"Sono affranto e arrabbiato per la
scomparsa di Roberto De Simone, un amico, un grande genio, un
napoletano europeo, un intellettuale che guardava
contemporaneamente alle radici colte e popolari della nostra
cultura. Sono arrabbiato perché è morto solo. Lui ha dato tanto
a Napoli, Napoli non ha ricambiato. Anzi, spesso è stato
trattato con ingratitudine. Ora si verseranno lacrime di
coccodrillo, ma la sua scomparsa dà un colpo alla crisi della
cultura partenopea proprio mentre, ironia della sorte, si
celebrano i 2500 anni di storia. Mi auguro gli dedichino al più
presto una strada o una piazza importanti". Lo scrive Riccardo
Muti in un intervento sul Mattino.
"Con lui - dice il direttore d'orchestra - ho lavorato spesso
sui più importanti palcoscenici internazionali. Memorabili il
'Così fan tutte' che realizzammo insieme a Vienna e portammo con
successo in Giappone, e il 'Don Giovanni': spettacoli in cui si
era fusa la tradizione dell'opera buffa del Settecento
napoletano con il genio di Mozart. E memorabile un'apertura
della Scala con "Nabucco" nell'86 e "Lo frate 'nnammorato" di
Pergolesi, sempre a Milano.
Lui aveva qualche anno in più di me, ma da ragazzi ci
incrociavamo al San Pietro a Majella quando io studiavo con
Vincenzo Vitale. Poi, negli anni Sessanta, diressi con
l'Orchestra Scarlatti a Napoli alcune opere del Settecento. "La
Dirindina", un intermezzo di Domenico Scarlatti e "Chi
dell'altrui si veste presto si spoglia" di Cimarosa, uno dei
titoli più lunghi in cui io mi sia imbattuto nel mondo della
lirica. De Simone era il giovane cembalista e naturalmente tra
di noi si instaurò subito una intesa artistica e culturale che
non s'è mai interrotta. A quei tempi Napoli si interessava molto
della riscoperta della grande storia musicale della città,
c'erano molte iniziative. E in quel contesto il genio di De
Simone ha incarnato l'anima di Napoli assunta a carattere
universale. Penso alla sua "Gatta Cenerentola" al legame che
l'opera ha con la storia e le tradizioni popolari locali essendo
contemporaneamente antica e rivoluzionaria".

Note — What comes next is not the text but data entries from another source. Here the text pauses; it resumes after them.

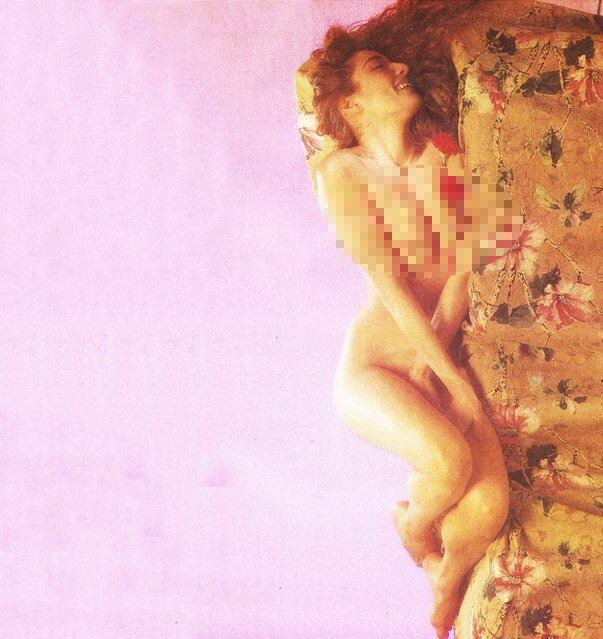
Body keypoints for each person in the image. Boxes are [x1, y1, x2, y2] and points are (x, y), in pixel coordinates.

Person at [307, 5, 525, 636]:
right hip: (375, 369)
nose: (400, 70)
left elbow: (463, 272)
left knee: (487, 509)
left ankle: (443, 573)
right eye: (380, 66)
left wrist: (445, 368)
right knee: (450, 464)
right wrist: (454, 385)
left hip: (438, 355)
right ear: (350, 105)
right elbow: (393, 291)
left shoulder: (448, 156)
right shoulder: (339, 173)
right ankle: (414, 526)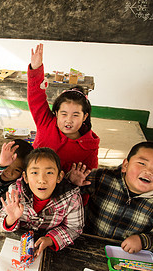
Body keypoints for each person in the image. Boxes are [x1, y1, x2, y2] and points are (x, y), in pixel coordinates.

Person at [68, 141, 153, 253]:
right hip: (84, 240)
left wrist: (143, 241)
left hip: (123, 254)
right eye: (142, 163)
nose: (149, 171)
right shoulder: (102, 177)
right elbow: (68, 195)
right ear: (125, 165)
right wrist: (72, 182)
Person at [27, 43, 99, 173]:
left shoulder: (89, 146)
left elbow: (90, 177)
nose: (68, 120)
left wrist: (77, 181)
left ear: (85, 117)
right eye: (64, 114)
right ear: (56, 113)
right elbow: (35, 98)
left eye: (75, 115)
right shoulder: (46, 123)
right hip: (32, 182)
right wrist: (36, 68)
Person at [0, 147, 84, 257]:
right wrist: (11, 218)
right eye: (34, 172)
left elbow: (74, 228)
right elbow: (1, 218)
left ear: (59, 177)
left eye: (49, 172)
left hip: (52, 252)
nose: (42, 180)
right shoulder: (15, 192)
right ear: (25, 177)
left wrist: (50, 239)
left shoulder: (71, 198)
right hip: (16, 245)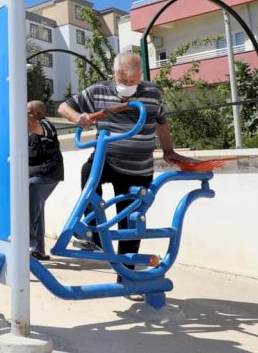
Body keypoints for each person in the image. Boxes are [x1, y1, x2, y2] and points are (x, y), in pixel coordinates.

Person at [57, 52, 192, 299]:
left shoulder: (153, 94)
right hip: (107, 159)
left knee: (131, 221)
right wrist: (79, 118)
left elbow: (161, 123)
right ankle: (94, 232)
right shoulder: (97, 91)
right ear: (113, 73)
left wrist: (169, 150)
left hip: (138, 167)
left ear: (140, 75)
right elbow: (63, 106)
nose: (129, 84)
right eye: (124, 79)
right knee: (88, 174)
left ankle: (127, 279)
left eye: (134, 80)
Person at [27, 100, 63, 261]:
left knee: (31, 189)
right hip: (34, 174)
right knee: (36, 205)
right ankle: (38, 250)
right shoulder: (26, 132)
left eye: (28, 112)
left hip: (48, 174)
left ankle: (29, 240)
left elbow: (35, 127)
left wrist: (17, 106)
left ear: (38, 114)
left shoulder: (46, 125)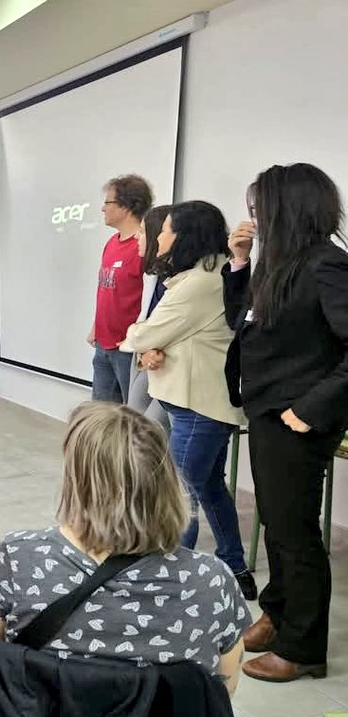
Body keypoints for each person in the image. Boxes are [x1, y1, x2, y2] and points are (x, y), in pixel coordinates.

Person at [0, 402, 249, 694]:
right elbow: (223, 690)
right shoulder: (211, 580)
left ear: (77, 484)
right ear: (166, 482)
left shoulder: (21, 557)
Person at [224, 164, 348, 683]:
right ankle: (277, 611)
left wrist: (310, 409)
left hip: (297, 418)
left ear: (287, 207)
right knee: (275, 520)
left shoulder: (327, 265)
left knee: (295, 533)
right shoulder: (279, 264)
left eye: (260, 208)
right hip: (268, 410)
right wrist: (239, 262)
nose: (255, 218)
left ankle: (303, 647)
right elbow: (243, 324)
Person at [120, 201, 254, 599]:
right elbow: (155, 335)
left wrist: (145, 342)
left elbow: (144, 334)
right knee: (208, 487)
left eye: (163, 231)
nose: (157, 237)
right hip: (193, 402)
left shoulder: (201, 281)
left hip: (200, 406)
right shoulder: (201, 274)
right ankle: (234, 564)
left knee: (182, 491)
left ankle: (174, 572)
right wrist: (149, 342)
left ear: (184, 236)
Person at [87, 175, 152, 403]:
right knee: (101, 414)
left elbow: (151, 299)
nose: (103, 208)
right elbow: (106, 291)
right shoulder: (112, 243)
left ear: (126, 206)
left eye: (108, 203)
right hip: (103, 344)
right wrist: (96, 327)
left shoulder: (143, 247)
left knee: (131, 414)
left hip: (127, 348)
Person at [126, 205, 171, 431]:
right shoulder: (152, 273)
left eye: (143, 231)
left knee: (149, 431)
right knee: (133, 420)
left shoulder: (182, 280)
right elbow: (146, 318)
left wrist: (143, 345)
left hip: (165, 361)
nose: (136, 236)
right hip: (144, 353)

Secondo Muti "Napoli, però, è stata ingrata con lui, non gli ha
mai concesso riconoscimenti, non gli ha mai dato quel teatro per
costruire la scuola vocale che sognava di realizzare. Il suo
spirito libero, il coraggio di non nascondere le proprie
opinioni e lanciare strali ogni volta che lo riteneva opportuno,
ne hanno fatto un profeta non amato in patria. Eppure De Simone
ha fatto tanto anche al San Carlo e per il San Carlo. Come
regista, compositore e anche come direttore artistico al fianco
del sovrintendente Francesco Canessa. E al San Pietro a Majella
ha contribuito in maniera determinante alla salvaguardia della
biblioteca e alla catalogazione di tutti i preziosissimi
manoscritti che rischiavano di andare perduti: Paisiello,
Cimarosa, Vinci, Jommelli, Pergolesi, Scarlatti. La sua Napoli è
una vera, grande capitale, come lo era nel Settecento quando
gareggiava con Londra e Parigi. Ci mancherà", conclude Muti.